1977’de başladığım ve aralıklarla bugüne gelen gazetecilik yaşamımda nesnel gazetecilik adına yaşadığım tek örnek Çetin Remzi Yüreğir’in davranışı ve gazetecilik anlayışı olmuştu.
Yeri gelmişken saygıyla anıyorum Çetin Remzi Yüreğir’i..
Tini şad olsun..
Keşke, 25 Aralık 1918’den beri Ahmet Remzi Yüreğir’den Çetin Remzi Yüreğir’e değin Adana’nın belleği olan Yeni Adana, 1918’den 25 Aralık31 Temmuz 2013’e dek yüz beş yıllık yayın yaşamını sürdürebilseydi..
Belki farkında değiliz ama, Çetin Remzi Yüreğir ile nesnel gazeteciliği, Yeni Adana’nın kapanmasıyla da Adana’nın belleğini toprağa gömdük..
**
Yüreğir’de art arda kışkırtmalar
Yüreğir, son günlerde kışkırtıcı eylemlerin merkezi oldu..

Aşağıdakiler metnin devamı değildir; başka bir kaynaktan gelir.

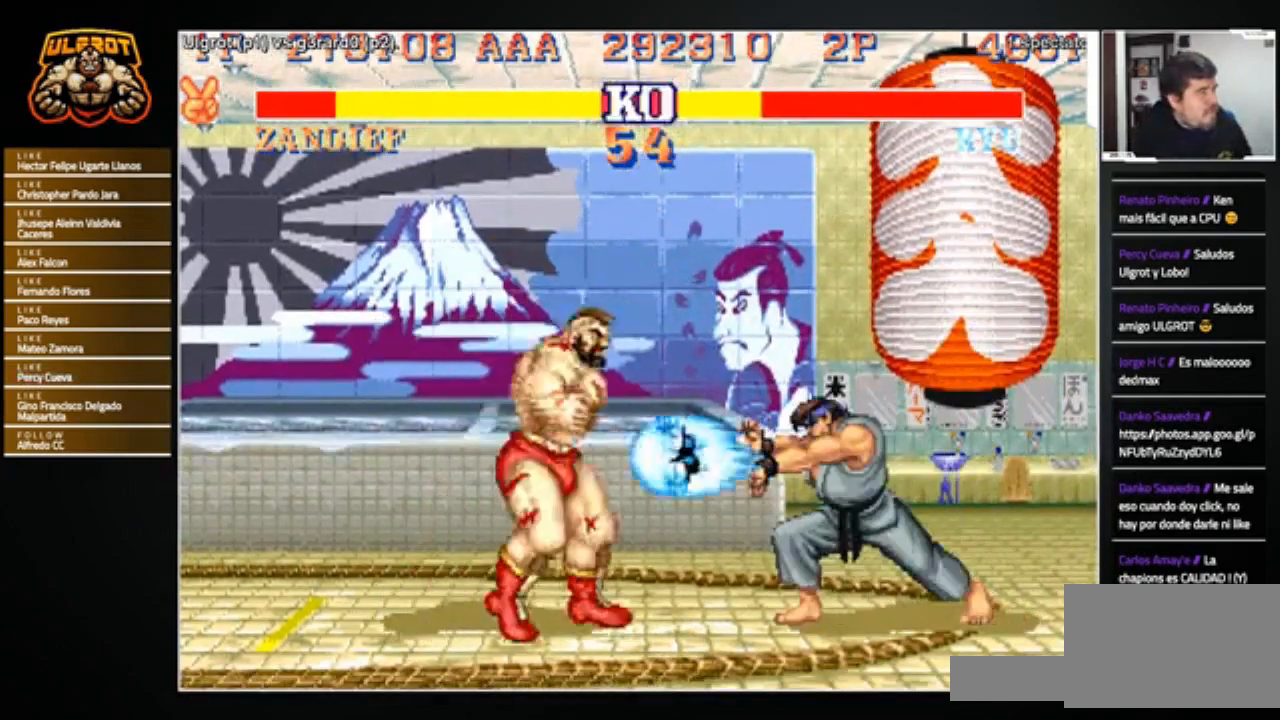
{"buttons": [], "left_stick": "right", "events": []}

Birileri, Yüreğir üzerinden yurttaşları kışkırtarak Adana’nın huzurunu bozmak istiyor..
Önce Cumhurbaşkanı Erdoğan’ın fotoğrafı üzerinde bit kışkırtma eylemi yapıldı..
Yüreğir Belediyesi’nde Erdoğan’ın fotoğraflarının çöpe atıldığı yolundaki kışkırtma ereğine ulaşamadı; kısa sürede yapanların kimler olduğu görüntülerle belirlendi.
Yüreğir Belediye Başkanı Ali Demirçalı yapanların kimler olduğunu ve bağlantılarının adıyla sanıyla açıkladı..
Kışkırtıcılar, “Erdoğan olmadı, Demirçalı’yı deneyelim” demiş olmalılar ki, bu kez de Yüreğir Belediye Başkanı Ali Demirçalı’nın afişine saldırdılar..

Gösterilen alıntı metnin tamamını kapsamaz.